[Items from a data source]
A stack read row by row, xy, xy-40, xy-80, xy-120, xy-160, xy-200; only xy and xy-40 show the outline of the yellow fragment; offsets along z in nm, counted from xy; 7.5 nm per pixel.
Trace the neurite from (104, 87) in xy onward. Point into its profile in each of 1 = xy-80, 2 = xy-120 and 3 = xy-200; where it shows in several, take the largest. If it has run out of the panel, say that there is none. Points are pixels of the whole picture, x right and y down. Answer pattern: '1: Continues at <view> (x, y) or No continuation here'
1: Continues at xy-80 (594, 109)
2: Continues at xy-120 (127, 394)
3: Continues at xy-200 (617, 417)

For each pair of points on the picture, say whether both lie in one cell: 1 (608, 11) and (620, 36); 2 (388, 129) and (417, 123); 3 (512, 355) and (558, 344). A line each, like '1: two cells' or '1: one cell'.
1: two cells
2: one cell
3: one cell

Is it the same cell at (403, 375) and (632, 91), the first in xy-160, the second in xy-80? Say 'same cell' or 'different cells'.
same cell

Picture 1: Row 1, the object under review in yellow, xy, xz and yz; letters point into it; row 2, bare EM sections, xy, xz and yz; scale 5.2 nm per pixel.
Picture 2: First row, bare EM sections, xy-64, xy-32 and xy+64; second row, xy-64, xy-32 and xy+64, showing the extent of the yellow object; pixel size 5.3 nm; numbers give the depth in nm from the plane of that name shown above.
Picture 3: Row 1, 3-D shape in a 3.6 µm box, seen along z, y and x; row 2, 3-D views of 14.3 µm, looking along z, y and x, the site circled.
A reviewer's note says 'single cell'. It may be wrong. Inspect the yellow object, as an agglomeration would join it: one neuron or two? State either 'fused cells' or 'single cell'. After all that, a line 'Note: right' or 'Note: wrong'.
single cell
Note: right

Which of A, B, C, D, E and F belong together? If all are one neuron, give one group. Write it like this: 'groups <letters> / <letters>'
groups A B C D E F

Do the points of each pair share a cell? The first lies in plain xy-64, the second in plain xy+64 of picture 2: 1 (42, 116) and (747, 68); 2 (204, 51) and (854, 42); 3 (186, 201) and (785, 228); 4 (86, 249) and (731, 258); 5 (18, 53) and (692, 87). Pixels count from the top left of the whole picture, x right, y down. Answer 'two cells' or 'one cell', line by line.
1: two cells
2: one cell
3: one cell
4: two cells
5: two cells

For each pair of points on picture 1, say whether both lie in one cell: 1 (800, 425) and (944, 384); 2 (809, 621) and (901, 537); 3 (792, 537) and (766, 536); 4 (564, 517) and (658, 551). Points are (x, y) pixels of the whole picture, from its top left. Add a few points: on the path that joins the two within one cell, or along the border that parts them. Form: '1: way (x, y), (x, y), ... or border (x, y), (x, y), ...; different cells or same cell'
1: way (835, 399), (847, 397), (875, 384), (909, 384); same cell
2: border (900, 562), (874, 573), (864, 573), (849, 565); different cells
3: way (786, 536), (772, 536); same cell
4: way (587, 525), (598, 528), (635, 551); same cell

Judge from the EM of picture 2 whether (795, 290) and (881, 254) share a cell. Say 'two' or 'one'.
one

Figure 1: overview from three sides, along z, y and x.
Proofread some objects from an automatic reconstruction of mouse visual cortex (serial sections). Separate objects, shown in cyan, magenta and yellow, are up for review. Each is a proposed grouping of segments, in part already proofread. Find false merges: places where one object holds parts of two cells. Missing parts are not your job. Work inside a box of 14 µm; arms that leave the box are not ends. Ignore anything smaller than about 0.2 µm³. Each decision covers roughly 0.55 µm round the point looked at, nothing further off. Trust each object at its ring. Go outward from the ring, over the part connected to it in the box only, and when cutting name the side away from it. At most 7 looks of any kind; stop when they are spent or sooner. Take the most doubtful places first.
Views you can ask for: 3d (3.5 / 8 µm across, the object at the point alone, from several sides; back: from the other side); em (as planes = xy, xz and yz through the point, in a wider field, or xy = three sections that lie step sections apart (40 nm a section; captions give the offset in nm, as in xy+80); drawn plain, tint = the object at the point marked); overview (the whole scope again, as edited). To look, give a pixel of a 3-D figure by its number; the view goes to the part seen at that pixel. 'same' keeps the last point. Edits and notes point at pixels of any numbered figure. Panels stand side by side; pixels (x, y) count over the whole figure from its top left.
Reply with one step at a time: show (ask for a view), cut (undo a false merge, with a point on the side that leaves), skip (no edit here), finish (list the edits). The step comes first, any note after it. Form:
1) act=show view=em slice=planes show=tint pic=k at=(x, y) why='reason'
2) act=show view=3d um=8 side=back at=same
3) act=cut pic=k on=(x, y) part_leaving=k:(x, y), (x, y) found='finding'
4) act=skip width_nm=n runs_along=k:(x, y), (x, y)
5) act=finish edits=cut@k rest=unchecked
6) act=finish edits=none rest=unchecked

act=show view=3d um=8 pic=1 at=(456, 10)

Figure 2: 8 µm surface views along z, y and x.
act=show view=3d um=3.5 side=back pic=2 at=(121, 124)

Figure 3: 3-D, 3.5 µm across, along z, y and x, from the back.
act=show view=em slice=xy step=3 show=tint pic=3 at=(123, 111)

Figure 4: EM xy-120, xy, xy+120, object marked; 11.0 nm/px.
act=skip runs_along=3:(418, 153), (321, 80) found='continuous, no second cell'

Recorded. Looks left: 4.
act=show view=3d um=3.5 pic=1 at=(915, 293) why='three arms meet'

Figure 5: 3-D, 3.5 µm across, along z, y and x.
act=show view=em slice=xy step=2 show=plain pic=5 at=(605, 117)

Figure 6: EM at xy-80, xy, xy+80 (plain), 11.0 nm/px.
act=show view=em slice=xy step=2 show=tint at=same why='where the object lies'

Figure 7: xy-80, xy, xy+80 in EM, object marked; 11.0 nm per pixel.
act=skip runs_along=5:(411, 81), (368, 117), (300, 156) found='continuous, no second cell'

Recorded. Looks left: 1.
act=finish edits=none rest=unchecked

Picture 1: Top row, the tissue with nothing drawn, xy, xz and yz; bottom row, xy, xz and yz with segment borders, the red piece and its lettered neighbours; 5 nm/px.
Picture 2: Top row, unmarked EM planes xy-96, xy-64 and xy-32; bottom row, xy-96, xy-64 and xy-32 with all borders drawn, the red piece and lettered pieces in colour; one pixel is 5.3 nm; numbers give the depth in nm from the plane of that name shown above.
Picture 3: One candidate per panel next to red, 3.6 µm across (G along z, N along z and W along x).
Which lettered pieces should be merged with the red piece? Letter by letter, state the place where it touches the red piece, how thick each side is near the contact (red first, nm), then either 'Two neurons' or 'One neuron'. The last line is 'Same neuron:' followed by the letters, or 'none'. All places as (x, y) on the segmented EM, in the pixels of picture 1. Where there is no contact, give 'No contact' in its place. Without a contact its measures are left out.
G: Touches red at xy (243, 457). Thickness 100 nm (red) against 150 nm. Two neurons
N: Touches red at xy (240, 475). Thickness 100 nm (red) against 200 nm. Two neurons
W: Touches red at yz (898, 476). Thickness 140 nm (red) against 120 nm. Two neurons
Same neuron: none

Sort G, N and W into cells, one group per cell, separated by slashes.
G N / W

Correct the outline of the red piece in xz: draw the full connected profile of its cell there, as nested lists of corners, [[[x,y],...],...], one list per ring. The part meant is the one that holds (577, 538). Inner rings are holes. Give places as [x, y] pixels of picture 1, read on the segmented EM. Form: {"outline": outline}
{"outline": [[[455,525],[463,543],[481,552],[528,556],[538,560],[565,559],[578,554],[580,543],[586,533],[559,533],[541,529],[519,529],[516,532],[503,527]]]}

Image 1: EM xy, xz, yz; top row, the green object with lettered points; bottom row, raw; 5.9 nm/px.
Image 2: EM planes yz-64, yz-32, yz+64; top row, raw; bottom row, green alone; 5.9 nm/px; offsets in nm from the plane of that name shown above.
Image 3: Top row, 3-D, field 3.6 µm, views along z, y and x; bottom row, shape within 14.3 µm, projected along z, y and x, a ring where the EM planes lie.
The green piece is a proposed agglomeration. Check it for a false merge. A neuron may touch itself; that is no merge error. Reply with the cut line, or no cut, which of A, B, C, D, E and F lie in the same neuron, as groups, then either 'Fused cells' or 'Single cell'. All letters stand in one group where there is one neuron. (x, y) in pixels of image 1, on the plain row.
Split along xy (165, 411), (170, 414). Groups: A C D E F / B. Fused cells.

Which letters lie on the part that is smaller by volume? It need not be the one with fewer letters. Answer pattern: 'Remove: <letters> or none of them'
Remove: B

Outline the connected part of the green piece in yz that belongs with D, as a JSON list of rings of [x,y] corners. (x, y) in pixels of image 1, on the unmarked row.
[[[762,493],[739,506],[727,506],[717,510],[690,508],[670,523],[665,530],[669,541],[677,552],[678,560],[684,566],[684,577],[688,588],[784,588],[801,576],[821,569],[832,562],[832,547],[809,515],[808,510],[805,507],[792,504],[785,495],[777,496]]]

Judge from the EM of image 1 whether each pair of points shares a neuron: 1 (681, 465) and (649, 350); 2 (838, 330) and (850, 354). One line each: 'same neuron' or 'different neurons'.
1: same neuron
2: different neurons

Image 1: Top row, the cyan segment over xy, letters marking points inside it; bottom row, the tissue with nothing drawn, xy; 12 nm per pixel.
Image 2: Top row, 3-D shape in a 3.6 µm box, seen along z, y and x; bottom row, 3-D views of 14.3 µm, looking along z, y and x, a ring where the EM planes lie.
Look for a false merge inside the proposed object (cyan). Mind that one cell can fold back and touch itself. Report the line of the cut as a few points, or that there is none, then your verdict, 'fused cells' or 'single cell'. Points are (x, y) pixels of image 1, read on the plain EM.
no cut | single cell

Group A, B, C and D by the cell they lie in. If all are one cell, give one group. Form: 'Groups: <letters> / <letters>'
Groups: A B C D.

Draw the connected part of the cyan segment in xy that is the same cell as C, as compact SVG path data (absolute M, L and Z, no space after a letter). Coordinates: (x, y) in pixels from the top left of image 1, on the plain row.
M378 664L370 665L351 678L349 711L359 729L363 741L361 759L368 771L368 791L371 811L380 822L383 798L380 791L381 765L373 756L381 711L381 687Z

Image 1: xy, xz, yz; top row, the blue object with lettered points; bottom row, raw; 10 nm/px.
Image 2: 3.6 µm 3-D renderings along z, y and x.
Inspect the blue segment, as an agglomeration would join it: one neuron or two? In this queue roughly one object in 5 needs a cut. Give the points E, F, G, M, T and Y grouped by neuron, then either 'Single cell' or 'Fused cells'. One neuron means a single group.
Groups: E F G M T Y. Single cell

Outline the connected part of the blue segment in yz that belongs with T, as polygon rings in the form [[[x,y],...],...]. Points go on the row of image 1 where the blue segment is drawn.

WHAT NEEDS TO BE DONE. All lines above from the one containing "Figure 3: 3-D, 3.5" to the one containing "Picture 3: One" must be repeated exactly, both lines included, and no others.

YOUR SOLUTION.
Figure 3: 3-D, 3.5 µm across, along z, y and x, from the back.
act=show view=em slice=xy step=3 show=tint pic=3 at=(123, 111)

Figure 4: EM xy-120, xy, xy+120, object marked; 11.0 nm/px.
act=skip runs_along=3:(418, 153), (321, 80) found='continuous, no second cell'

Recorded. Looks left: 4.
act=show view=3d um=3.5 pic=1 at=(915, 293) why='three arms meet'

Figure 5: 3-D, 3.5 µm across, along z, y and x.
act=show view=em slice=xy step=2 show=plain pic=5 at=(605, 117)

Figure 6: EM at xy-80, xy, xy+80 (plain), 11.0 nm/px.
act=show view=em slice=xy step=2 show=tint at=same why='where the object lies'

Figure 7: xy-80, xy, xy+80 in EM, object marked; 11.0 nm per pixel.
act=skip runs_along=5:(411, 81), (368, 117), (300, 156) found='continuous, no second cell'

Recorded. Looks left: 1.
act=finish edits=none rest=unchecked

Picture 1: Top row, the tissue with nothing drawn, xy, xz and yz; bottom row, xy, xz and yz with segment borders, the red piece and its lettered neighbours; 5 nm/px.
Picture 2: Top row, unmarked EM planes xy-96, xy-64 and xy-32; bottom row, xy-96, xy-64 and xy-32 with all borders drawn, the red piece and lettered pieces in colour; one pixel is 5.3 nm; numbers give the depth in nm from the plane of that name shown above.
Picture 3: One candidate per panel next to red, 3.6 µm across (G along z, N along z and W along x).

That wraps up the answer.